A recent article at CNN Entertainment presents some disturbing viewer reactions to James Cameron’s Avatar. In a piece titled “Audiences experience ‘Avatar’ blues,” Jo Piazza reports that some audience members have become seriously depressed and even suicidal after watching the film when contrasting the real-world situation of Earth with the beauty of the science fiction/fantasy world of the moon Pandora where Avatar‘s story unfolds:
On the fan forum site “Avatar Forums,” a topic thread entitled “Ways to cope with the depression of the dream of Pandora being intangible,” has received more than 1,000 posts from people experiencing depression and fans trying to help them cope. The topic became so popular last month that forum administrator Philippe Baghdassarian had to create a second thread so people could continue to post their confused feelings about the movie.
“I wasn’t depressed myself. In fact the movie made me happy ,” Baghdassarian said. “But I can understand why it made people depressed. The movie was so beautiful and it showed something we don’t have here on Earth. I think people saw we could be living in a completely different world and that caused them to be depressed.”

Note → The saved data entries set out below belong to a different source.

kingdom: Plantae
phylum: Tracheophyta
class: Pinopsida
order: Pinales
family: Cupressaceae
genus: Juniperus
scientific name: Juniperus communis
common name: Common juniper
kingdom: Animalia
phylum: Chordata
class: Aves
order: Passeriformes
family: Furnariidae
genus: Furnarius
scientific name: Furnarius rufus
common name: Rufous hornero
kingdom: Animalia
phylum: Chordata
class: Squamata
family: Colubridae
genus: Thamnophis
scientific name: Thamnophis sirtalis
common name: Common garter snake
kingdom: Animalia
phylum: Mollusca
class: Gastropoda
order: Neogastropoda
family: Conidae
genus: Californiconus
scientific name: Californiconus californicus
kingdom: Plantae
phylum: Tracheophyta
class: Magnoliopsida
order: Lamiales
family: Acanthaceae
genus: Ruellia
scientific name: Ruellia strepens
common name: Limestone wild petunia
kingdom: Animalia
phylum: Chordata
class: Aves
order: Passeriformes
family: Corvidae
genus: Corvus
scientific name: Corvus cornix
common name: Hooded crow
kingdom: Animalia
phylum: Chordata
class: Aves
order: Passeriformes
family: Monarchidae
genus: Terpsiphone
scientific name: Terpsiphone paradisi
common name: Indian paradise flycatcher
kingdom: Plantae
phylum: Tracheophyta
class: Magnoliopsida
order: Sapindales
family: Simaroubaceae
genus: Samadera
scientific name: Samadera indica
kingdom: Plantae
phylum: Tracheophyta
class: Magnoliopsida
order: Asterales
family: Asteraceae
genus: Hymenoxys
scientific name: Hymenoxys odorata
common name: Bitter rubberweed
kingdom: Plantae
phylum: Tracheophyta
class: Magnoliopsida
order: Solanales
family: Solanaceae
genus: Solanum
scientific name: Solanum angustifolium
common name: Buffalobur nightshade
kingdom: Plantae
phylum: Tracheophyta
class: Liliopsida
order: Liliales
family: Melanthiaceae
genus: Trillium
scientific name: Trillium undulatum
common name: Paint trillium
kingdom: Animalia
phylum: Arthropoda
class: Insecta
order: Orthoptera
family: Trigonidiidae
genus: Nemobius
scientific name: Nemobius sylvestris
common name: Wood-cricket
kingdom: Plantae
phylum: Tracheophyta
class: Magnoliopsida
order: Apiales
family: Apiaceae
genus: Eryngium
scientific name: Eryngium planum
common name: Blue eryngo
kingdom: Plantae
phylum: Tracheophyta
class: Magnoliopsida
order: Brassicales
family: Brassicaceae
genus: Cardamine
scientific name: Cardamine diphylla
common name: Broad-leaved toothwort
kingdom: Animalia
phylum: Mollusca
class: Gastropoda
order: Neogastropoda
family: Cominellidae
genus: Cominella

In some ways this situation is not difficult to understand. Presenting utopian (as well as dystopian) worlds has long been a facet of science fiction. Beyond this, as I’ve mentioned previously in discussing the work of Roger Aden’s Popular Stories and Promised Lands: Fan Cultures and Symbolic Pilgrimages (The University of Alabama Press, 1999), interaction with the fantastic through literature, television and film provides individuals with an opportunity to transcend the habitus of our daily lives in order to immerse themselves in alternative worlds of possibility. These journeys may be understood as functioning as a symbolic pilgrimage, and in some circumstances literal pilgrimage of a quasi-religious or sacred nature, as has been argued about some fans in connection with their participation at Star Trek conventions.
But while some fan reactions to Avatar and Pandora might be understandable at the levels of utopian thinking and the escape from the habitus, it is also tragic in that some are so depressed about the actual rather than the virtual world that they consider suicide. Perhaps the best kind of utopian thinking about imaginative realms is that which we not only yearn for but are also willing to work toward in making it a reality rather than contemplating the end of life because the ideal has not been made concrete.